**지시 사항:** 아래 데이터에서 "style"라는 문자열이 들어 있는 줄은 몇 개입니까? 대소문자를 구분하고, 개수만 숫자로 답하십시오.

[저장된 데이터 항목]
----------------

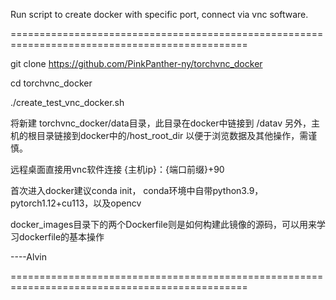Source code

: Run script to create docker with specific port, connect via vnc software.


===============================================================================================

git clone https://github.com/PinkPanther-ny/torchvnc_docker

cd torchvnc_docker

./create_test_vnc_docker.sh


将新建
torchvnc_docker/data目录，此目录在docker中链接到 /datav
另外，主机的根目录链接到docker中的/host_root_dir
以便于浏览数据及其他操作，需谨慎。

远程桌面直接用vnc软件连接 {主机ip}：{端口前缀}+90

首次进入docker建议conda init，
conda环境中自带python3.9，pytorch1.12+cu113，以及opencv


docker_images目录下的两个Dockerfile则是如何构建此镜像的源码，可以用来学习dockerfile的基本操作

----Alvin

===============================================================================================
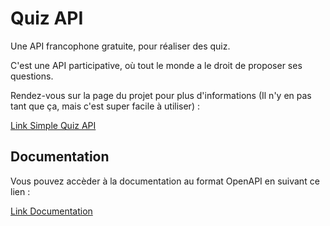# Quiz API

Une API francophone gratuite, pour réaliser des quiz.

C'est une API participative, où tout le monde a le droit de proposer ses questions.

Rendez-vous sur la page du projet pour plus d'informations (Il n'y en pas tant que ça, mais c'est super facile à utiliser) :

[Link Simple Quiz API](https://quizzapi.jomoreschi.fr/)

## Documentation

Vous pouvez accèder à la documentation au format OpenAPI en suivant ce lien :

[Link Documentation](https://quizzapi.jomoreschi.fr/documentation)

----------------

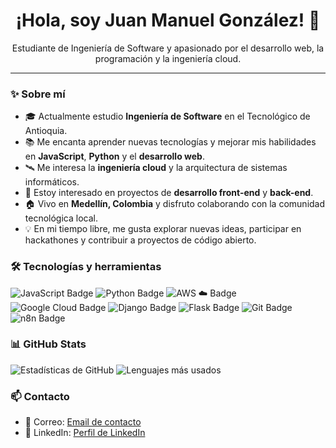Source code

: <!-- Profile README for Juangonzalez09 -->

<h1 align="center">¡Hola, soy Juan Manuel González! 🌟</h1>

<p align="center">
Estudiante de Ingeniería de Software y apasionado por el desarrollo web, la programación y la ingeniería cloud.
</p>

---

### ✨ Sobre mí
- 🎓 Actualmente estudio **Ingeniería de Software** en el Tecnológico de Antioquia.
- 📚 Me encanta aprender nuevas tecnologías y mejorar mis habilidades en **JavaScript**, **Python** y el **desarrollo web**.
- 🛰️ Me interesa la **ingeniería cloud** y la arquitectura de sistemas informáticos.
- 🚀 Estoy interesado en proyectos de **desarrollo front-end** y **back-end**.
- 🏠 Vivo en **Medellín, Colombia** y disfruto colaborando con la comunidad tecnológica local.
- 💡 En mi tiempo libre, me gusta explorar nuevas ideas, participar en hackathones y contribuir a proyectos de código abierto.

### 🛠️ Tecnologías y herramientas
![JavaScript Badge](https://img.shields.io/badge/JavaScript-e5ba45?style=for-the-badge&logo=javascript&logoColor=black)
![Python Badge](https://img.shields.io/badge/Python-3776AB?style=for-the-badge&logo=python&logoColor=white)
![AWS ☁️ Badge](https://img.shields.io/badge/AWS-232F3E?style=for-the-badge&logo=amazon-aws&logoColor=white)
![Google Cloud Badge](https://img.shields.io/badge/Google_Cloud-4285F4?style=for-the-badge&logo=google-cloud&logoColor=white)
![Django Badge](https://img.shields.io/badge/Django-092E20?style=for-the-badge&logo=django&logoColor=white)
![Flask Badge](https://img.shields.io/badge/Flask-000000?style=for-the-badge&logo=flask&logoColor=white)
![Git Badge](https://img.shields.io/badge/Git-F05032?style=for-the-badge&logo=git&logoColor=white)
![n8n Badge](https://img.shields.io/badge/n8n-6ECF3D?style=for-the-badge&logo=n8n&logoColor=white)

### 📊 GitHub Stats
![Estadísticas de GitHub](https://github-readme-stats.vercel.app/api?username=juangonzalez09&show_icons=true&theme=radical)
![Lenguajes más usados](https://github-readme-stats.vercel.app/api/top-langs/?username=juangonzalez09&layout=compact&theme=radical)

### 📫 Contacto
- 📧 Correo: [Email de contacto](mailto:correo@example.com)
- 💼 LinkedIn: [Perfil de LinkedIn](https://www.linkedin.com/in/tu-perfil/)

----------------

**답변:** 8